Rapid Differential Diagnosis of Influenza A and B Viruses With RT-RPA Centrifugal Microfluidic Chip

Influenza A H1N1 and Influenza B are two of the most prevalent airborne viruses, capable of triggering seasonal epidemics that affect millions of individuals globally. Rapid on-site identification of these two viruses is crucial to accurate clinical diagnosis and prompt control of public health risks. This study presents a novel one-step reverse transcription recombinase polymerase amplification (RT-RPA) method integrated with a centrifugal microfluidic chip for rapid differential diagnosis of Influenza A H1N1 and Influenza B viruses. Addressing limitations of conventional techniques, the platform merges reverse transcription and amplification into a single step, reducing aerosol contamination risk and enabling on-site detection. Specific primers and probes targeting H1N1-HA, H1N1-NA, IVB-HA, and IVB-NA genes were designed, achieving detection limits of 10² copies/mL for H1N1-HA and 10¹ copies/mL for other targets within 25 min. The system demonstrated 100% specificity against common respiratory viruses and no cross-reactivity.
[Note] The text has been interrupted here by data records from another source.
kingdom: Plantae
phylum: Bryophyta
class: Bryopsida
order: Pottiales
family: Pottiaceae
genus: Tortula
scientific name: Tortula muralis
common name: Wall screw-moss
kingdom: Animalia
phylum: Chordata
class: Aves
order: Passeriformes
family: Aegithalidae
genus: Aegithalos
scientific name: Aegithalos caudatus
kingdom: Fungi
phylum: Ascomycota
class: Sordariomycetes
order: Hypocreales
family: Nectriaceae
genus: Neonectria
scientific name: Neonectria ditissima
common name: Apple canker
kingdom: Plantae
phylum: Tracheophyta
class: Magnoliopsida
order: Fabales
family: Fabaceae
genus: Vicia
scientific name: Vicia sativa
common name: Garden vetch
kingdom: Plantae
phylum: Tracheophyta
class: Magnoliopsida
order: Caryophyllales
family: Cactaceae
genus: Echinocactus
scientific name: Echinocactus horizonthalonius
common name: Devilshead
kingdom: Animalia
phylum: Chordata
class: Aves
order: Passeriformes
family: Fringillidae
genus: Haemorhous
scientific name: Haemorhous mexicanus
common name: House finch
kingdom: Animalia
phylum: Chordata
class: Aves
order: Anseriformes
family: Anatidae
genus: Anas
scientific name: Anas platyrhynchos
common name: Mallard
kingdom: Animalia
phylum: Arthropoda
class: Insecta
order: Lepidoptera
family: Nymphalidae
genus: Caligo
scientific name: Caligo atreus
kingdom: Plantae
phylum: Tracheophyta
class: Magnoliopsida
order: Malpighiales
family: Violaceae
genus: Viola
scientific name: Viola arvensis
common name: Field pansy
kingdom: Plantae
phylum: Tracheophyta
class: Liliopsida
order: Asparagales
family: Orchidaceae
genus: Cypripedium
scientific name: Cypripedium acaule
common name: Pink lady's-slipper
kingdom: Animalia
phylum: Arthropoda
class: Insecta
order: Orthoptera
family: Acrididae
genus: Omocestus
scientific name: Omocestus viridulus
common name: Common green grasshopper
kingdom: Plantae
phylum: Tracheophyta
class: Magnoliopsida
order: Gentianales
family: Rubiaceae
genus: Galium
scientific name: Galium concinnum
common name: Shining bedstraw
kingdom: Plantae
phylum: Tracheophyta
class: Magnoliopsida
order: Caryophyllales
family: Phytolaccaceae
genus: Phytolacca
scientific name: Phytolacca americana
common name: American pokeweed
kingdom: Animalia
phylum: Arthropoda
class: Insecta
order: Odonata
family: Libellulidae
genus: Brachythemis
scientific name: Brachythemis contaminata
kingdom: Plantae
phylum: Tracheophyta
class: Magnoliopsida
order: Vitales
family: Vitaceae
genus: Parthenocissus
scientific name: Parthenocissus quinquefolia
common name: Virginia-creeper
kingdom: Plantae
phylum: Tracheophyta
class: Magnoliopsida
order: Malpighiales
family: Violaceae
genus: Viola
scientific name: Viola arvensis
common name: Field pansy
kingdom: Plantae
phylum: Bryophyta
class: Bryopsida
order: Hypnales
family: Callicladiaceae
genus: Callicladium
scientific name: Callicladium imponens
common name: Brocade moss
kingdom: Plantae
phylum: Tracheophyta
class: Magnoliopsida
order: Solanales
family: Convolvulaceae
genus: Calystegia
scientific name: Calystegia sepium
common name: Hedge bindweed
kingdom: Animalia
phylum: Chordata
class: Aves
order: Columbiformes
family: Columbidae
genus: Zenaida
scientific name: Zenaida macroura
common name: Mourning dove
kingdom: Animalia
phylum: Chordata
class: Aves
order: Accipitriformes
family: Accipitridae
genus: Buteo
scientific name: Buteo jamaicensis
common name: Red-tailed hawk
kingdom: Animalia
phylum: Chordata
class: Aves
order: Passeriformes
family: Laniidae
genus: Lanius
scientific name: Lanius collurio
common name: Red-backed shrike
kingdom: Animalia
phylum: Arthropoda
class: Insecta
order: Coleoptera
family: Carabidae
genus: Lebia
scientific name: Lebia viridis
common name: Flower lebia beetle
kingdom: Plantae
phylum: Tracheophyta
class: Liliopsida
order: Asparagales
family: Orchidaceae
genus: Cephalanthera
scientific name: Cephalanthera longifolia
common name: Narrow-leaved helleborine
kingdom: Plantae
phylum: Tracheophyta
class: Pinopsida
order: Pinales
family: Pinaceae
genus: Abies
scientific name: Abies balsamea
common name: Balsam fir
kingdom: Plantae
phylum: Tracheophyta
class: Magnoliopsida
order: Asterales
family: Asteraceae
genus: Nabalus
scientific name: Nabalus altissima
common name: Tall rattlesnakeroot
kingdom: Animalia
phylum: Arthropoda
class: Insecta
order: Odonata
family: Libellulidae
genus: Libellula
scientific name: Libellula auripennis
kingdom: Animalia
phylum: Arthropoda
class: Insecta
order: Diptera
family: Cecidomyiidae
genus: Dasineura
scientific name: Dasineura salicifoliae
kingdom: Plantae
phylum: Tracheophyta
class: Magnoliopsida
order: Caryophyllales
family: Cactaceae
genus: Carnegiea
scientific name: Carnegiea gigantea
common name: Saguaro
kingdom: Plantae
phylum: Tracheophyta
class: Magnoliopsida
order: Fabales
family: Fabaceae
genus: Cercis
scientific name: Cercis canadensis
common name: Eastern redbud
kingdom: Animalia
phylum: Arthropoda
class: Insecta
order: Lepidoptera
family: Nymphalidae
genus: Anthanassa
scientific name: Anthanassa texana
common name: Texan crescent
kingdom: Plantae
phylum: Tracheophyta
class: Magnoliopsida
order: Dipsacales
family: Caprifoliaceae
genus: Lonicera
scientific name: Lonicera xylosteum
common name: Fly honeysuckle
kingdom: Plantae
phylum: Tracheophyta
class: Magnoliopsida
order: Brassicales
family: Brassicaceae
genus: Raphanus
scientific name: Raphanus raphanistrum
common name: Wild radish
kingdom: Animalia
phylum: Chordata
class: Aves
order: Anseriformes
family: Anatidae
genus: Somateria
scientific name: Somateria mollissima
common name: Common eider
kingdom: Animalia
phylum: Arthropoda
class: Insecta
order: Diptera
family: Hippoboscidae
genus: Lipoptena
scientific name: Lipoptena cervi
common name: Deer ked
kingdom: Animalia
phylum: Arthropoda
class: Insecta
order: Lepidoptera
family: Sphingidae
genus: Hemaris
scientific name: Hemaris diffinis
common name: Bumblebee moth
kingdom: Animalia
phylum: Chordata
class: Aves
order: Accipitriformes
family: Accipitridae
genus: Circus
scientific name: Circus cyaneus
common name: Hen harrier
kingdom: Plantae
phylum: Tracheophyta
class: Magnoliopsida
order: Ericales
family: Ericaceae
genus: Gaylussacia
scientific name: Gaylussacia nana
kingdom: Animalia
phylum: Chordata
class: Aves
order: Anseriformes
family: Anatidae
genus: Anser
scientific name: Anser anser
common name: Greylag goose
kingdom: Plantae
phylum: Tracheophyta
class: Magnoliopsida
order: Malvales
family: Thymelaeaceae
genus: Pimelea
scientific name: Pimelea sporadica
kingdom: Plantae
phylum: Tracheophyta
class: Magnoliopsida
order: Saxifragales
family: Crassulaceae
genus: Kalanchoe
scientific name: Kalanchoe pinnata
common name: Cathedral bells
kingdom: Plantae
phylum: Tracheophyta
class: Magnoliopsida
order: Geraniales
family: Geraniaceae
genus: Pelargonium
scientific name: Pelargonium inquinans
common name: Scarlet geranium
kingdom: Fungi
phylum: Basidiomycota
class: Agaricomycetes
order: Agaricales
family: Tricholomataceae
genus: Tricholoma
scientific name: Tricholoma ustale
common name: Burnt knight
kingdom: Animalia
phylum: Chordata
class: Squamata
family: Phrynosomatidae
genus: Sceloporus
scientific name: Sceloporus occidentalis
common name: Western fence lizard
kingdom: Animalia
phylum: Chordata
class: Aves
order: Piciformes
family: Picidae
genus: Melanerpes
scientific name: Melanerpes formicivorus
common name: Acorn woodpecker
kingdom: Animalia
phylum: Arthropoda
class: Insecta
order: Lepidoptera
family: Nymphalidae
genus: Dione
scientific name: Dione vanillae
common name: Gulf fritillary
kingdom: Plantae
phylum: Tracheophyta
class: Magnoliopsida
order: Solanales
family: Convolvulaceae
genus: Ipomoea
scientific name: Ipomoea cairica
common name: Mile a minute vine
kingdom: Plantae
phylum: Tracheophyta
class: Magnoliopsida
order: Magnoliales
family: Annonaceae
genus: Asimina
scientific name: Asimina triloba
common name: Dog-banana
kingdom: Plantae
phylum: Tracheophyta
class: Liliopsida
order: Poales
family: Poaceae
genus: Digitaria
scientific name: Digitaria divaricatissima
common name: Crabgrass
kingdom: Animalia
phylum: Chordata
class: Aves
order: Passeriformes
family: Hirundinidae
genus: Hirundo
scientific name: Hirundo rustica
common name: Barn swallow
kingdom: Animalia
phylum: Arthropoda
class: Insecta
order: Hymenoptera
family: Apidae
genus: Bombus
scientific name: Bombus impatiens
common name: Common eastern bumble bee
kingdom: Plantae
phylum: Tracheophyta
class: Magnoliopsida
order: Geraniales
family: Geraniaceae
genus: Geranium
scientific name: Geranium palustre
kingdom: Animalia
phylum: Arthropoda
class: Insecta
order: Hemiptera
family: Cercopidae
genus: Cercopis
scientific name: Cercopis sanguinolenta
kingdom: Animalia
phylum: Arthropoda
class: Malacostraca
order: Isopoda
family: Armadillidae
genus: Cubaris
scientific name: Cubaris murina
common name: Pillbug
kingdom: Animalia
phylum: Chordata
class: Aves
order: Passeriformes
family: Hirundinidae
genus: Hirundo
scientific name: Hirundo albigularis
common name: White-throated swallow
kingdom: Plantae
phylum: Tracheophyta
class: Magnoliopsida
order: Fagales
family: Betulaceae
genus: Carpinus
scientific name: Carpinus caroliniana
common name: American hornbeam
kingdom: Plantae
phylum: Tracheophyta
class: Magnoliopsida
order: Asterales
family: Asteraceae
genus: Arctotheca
Validation with 26 aerosol samples collected from public areas using bioaerosol sampler identified two H1N1-positive cases, showing 96.15%–100% consistency with off-chip qRT-RPA. The chip required only 6.25 µL of sample, exhibited high reproducibility (CV <5%). This microfluidic-RT-RPA system offers a practical solution for point-of-care influenza subtyping, enhancing outbreak control and clinical decision-making in resource-limited settings.